#### Entries supplied
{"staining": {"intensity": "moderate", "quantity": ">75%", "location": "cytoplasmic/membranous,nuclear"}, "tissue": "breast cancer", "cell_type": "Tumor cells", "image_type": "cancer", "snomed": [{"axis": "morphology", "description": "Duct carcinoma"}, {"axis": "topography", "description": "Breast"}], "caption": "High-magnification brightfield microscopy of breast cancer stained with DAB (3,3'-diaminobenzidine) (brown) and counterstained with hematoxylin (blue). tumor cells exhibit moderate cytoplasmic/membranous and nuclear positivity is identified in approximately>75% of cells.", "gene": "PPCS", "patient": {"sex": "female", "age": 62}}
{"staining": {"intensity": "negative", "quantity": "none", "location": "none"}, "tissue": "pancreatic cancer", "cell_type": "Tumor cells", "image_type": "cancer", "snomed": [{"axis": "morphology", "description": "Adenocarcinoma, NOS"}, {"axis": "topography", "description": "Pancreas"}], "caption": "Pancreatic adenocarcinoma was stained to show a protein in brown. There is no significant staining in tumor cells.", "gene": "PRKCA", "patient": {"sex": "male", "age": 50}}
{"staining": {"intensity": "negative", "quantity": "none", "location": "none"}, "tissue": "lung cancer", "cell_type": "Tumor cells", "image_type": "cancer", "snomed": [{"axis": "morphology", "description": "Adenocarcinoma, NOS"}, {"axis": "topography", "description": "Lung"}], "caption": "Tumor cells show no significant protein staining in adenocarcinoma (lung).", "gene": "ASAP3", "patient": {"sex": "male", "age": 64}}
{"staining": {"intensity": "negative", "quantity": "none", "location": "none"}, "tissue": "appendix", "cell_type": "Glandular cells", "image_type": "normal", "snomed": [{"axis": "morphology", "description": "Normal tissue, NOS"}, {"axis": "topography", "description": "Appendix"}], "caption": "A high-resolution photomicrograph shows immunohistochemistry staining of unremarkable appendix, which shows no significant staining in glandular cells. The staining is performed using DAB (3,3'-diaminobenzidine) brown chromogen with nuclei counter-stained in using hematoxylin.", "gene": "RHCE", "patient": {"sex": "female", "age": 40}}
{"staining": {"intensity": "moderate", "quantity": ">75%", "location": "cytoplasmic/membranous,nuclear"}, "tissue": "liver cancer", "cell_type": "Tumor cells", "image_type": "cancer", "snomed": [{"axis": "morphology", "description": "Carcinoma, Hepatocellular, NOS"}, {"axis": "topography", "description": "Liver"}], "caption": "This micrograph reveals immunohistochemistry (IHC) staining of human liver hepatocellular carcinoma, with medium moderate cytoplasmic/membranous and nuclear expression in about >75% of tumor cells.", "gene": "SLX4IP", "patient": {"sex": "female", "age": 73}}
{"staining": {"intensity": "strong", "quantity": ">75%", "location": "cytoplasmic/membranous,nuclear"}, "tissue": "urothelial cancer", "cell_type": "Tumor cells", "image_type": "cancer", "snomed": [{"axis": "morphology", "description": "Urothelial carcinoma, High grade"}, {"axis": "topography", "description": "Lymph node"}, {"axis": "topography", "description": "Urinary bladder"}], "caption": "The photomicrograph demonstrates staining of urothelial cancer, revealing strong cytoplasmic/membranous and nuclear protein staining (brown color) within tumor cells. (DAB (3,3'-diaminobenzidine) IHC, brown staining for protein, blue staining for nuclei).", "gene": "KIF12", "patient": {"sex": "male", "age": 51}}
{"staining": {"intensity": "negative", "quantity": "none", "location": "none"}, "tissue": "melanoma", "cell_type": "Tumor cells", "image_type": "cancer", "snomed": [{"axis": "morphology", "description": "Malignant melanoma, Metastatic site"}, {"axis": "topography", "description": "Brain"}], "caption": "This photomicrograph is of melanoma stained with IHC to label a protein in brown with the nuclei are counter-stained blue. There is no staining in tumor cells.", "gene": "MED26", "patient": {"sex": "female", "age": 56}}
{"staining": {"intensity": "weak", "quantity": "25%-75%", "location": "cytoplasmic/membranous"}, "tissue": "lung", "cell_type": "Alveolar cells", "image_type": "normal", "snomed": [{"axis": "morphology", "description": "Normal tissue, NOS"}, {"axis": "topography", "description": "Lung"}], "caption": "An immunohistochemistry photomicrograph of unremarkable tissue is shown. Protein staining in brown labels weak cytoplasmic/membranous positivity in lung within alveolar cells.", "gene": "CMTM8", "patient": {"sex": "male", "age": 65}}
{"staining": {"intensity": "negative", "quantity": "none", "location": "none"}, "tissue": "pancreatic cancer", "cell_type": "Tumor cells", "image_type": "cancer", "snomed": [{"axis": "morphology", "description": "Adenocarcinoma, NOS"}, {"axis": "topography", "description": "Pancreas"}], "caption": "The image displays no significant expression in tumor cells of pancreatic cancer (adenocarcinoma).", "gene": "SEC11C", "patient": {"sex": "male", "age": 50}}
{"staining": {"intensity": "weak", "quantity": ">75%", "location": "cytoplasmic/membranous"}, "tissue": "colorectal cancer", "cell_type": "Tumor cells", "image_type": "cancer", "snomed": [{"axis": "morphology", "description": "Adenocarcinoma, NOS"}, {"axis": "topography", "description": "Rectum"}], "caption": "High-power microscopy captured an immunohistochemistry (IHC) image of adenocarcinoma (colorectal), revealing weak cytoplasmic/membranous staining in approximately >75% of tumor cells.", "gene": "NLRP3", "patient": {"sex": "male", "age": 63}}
########
Render the whole set of entries again, exactly as given.

→ **Answer section**:
{"staining": {"intensity": "moderate", "quantity": ">75%", "location": "cytoplasmic/membranous,nuclear"}, "tissue": "breast cancer", "cell_type": "Tumor cells", "image_type": "cancer", "snomed": [{"axis": "morphology", "description": "Duct carcinoma"}, {"axis": "topography", "description": "Breast"}], "caption": "High-magnification brightfield microscopy of breast cancer stained with DAB (3,3'-diaminobenzidine) (brown) and counterstained with hematoxylin (blue). tumor cells exhibit moderate cytoplasmic/membranous and nuclear positivity is identified in approximately>75% of cells.", "gene": "PPCS", "patient": {"sex": "female", "age": 62}}
{"staining": {"intensity": "negative", "quantity": "none", "location": "none"}, "tissue": "pancreatic cancer", "cell_type": "Tumor cells", "image_type": "cancer", "snomed": [{"axis": "morphology", "description": "Adenocarcinoma, NOS"}, {"axis": "topography", "description": "Pancreas"}], "caption": "Pancreatic adenocarcinoma was stained to show a protein in brown. There is no significant staining in tumor cells.", "gene": "PRKCA", "patient": {"sex": "male", "age": 50}}
{"staining": {"intensity": "negative", "quantity": "none", "location": "none"}, "tissue": "lung cancer", "cell_type": "Tumor cells", "image_type": "cancer", "snomed": [{"axis": "morphology", "description": "Adenocarcinoma, NOS"}, {"axis": "topography", "description": "Lung"}], "caption": "Tumor cells show no significant protein staining in adenocarcinoma (lung).", "gene": "ASAP3", "patient": {"sex": "male", "age": 64}}
{"staining": {"intensity": "negative", "quantity": "none", "location": "none"}, "tissue": "appendix", "cell_type": "Glandular cells", "image_type": "normal", "snomed": [{"axis": "morphology", "description": "Normal tissue, NOS"}, {"axis": "topography", "description": "Appendix"}], "caption": "A high-resolution photomicrograph shows immunohistochemistry staining of unremarkable appendix, which shows no significant staining in glandular cells. The staining is performed using DAB (3,3'-diaminobenzidine) brown chromogen with nuclei counter-stained in using hematoxylin.", "gene": "RHCE", "patient": {"sex": "female", "age": 40}}
{"staining": {"intensity": "moderate", "quantity": ">75%", "location": "cytoplasmic/membranous,nuclear"}, "tissue": "liver cancer", "cell_type": "Tumor cells", "image_type": "cancer", "snomed": [{"axis": "morphology", "description": "Carcinoma, Hepatocellular, NOS"}, {"axis": "topography", "description": "Liver"}], "caption": "This micrograph reveals immunohistochemistry (IHC) staining of human liver hepatocellular carcinoma, with medium moderate cytoplasmic/membranous and nuclear expression in about >75% of tumor cells.", "gene": "SLX4IP", "patient": {"sex": "female", "age": 73}}
{"staining": {"intensity": "strong", "quantity": ">75%", "location": "cytoplasmic/membranous,nuclear"}, "tissue": "urothelial cancer", "cell_type": "Tumor cells", "image_type": "cancer", "snomed": [{"axis": "morphology", "description": "Urothelial carcinoma, High grade"}, {"axis": "topography", "description": "Lymph node"}, {"axis": "topography", "description": "Urinary bladder"}], "caption": "The photomicrograph demonstrates staining of urothelial cancer, revealing strong cytoplasmic/membranous and nuclear protein staining (brown color) within tumor cells. (DAB (3,3'-diaminobenzidine) IHC, brown staining for protein, blue staining for nuclei).", "gene": "KIF12", "patient": {"sex": "male", "age": 51}}
{"staining": {"intensity": "negative", "quantity": "none", "location": "none"}, "tissue": "melanoma", "cell_type": "Tumor cells", "image_type": "cancer", "snomed": [{"axis": "morphology", "description": "Malignant melanoma, Metastatic site"}, {"axis": "topography", "description": "Brain"}], "caption": "This photomicrograph is of melanoma stained with IHC to label a protein in brown with the nuclei are counter-stained blue. There is no staining in tumor cells.", "gene": "MED26", "patient": {"sex": "female", "age": 56}}
{"staining": {"intensity": "weak", "quantity": "25%-75%", "location": "cytoplasmic/membranous"}, "tissue": "lung", "cell_type": "Alveolar cells", "image_type": "normal", "snomed": [{"axis": "morphology", "description": "Normal tissue, NOS"}, {"axis": "topography", "description": "Lung"}], "caption": "An immunohistochemistry photomicrograph of unremarkable tissue is shown. Protein staining in brown labels weak cytoplasmic/membranous positivity in lung within alveolar cells.", "gene": "CMTM8", "patient": {"sex": "male", "age": 65}}
{"staining": {"intensity": "negative", "quantity": "none", "location": "none"}, "tissue": "pancreatic cancer", "cell_type": "Tumor cells", "image_type": "cancer", "snomed": [{"axis": "morphology", "description": "Adenocarcinoma, NOS"}, {"axis": "topography", "description": "Pancreas"}], "caption": "The image displays no significant expression in tumor cells of pancreatic cancer (adenocarcinoma).", "gene": "SEC11C", "patient": {"sex": "male", "age": 50}}
{"staining": {"intensity": "weak", "quantity": ">75%", "location": "cytoplasmic/membranous"}, "tissue": "colorectal cancer", "cell_type": "Tumor cells", "image_type": "cancer", "snomed": [{"axis": "morphology", "description": "Adenocarcinoma, NOS"}, {"axis": "topography", "description": "Rectum"}], "caption": "High-power microscopy captured an immunohistochemistry (IHC) image of adenocarcinoma (colorectal), revealing weak cytoplasmic/membranous staining in approximately >75% of tumor cells.", "gene": "NLRP3", "patient": {"sex": "male", "age": 63}}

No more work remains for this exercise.